» Compito: Nel brano sull'ottavo caso di Petra Delicado, chi affianca l'ispettrice nelle indagini?

» Brano fornito:
════════════════

La bontà e la totale abnegazione all’ufficio dello studioso cistercense rende il fatto avvolto nel più cupo mistero. Il religioso era stato chiamato a occuparsi della conservazione della secolare reliquia del Beato Asercio de Montcada, custodita nel sacro luogo.
La contestuale scomparsa del corpo incorrotto rende più ancor scabrosa l’intera vicenda. A far luce sull’episodio è chiamata l’ispettore Petra Delicado, con al fianco il fido vice Fermín Garzón e l’ausilio di due poliziotte.
Nessuno ha visto e sentito nulla. Solo un bigliettino nelle mani degli investigatori: “Cercatemi dove più non posso stare”.
L’omicidio e il relativo furto escono presto tanto dalle stanze del convento quanto dai corridoi del commissariato. I mass media si buttano a corpo morto con la consueta voracità e l’operosità altrettanto famelica dell’ufficio stampa della polizia aiuta a nevrotizzare pensieri e gesti dei protagonisti.
Ottavo caso per Petra Delicado (escludendo la raccolta di racconti Il caso del lituano) dalla penna sempre più felice di Alicia Giménez Bartlett.
Può risultare sulle prime elementare, ma se si dovesse scegliere un colore con cui disegnare l’intera storia, questo sarebbe il nero.
Il silenzio dei chiostri contiene l’oscurità senza fondo a cui l’autrice catalana ha fatto leva per fare uscire da sé Giorno da cani o Messaggeri dell’oscurità.

════════════════

» Dati forniti:
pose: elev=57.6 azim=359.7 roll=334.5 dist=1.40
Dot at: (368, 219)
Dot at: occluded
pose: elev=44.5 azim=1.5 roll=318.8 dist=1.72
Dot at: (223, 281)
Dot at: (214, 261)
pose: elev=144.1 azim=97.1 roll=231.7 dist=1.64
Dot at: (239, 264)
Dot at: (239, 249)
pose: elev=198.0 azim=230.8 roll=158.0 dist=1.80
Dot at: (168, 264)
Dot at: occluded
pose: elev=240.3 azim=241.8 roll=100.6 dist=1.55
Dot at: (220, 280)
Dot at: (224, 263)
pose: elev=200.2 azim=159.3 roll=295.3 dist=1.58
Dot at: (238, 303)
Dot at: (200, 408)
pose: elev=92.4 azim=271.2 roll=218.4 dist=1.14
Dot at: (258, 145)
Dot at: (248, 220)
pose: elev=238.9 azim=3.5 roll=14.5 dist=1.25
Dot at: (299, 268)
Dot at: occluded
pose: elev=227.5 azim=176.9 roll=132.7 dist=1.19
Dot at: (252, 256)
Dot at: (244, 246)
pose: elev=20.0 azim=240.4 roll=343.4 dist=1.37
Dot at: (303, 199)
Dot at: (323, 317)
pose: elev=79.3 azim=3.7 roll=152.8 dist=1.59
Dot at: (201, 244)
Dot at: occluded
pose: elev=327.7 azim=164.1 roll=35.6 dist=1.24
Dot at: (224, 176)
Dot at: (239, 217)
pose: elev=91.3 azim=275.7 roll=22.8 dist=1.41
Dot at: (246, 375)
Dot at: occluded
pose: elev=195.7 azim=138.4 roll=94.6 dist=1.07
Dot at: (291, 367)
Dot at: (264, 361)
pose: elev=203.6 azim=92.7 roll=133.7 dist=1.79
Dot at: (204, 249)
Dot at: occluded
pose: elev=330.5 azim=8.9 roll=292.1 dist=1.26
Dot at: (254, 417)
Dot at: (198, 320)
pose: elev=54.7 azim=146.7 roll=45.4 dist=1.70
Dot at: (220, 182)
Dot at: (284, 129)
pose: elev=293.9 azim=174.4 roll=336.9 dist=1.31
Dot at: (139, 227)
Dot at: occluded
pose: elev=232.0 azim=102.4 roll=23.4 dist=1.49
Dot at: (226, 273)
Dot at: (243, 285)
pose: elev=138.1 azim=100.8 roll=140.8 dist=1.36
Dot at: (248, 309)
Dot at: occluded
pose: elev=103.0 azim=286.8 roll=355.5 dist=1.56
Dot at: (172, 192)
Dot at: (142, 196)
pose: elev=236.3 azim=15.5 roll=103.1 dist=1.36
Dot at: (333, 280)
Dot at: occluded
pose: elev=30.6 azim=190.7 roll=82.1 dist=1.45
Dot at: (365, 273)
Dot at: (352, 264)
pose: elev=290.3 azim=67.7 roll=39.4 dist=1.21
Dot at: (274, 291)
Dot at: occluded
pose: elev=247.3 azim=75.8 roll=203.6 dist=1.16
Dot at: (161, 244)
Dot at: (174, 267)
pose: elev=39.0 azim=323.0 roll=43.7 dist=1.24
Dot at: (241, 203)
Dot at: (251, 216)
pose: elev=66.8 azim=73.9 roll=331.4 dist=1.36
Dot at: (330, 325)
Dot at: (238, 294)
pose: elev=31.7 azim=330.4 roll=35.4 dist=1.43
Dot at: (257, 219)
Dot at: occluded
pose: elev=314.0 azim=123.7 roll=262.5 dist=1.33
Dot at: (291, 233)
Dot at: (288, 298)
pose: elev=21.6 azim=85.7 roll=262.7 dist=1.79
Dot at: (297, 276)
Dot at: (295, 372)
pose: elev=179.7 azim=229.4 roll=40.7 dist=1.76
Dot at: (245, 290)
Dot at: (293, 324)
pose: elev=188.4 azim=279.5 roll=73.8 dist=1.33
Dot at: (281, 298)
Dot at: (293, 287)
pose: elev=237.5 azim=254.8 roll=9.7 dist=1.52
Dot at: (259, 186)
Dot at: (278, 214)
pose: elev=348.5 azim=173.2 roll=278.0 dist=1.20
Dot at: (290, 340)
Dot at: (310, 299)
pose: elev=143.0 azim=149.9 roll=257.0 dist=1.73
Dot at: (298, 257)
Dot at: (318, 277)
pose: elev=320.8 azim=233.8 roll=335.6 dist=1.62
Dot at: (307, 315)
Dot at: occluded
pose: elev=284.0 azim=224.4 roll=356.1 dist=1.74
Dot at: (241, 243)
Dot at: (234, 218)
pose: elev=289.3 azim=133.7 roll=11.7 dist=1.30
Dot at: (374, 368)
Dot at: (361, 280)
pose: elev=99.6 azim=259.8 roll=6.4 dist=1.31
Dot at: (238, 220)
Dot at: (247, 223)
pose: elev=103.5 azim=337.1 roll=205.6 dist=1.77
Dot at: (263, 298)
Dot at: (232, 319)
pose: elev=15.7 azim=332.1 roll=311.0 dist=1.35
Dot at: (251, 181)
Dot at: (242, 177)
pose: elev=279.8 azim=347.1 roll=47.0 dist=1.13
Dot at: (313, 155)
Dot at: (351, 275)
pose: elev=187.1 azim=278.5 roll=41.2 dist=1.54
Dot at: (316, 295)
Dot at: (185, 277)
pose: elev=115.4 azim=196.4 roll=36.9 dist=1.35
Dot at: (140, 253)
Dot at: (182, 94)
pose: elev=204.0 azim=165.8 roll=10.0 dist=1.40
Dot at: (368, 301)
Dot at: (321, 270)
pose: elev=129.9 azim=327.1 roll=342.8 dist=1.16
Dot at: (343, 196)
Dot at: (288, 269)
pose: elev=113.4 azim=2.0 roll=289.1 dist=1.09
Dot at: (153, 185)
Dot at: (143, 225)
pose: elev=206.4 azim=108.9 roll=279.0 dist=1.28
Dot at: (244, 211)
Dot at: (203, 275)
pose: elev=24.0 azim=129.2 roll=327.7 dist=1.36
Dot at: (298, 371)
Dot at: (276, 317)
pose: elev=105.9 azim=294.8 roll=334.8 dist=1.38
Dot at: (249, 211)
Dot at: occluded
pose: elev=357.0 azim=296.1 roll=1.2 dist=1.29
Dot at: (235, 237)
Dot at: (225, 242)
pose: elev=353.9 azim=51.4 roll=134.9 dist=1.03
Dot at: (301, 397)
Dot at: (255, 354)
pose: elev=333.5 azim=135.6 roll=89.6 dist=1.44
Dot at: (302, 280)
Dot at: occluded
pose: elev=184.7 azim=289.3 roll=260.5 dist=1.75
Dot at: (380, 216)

════════════════

» Soluzione: La affianca il fido vice Fermín Garzón, con l'aiuto di due poliziotte.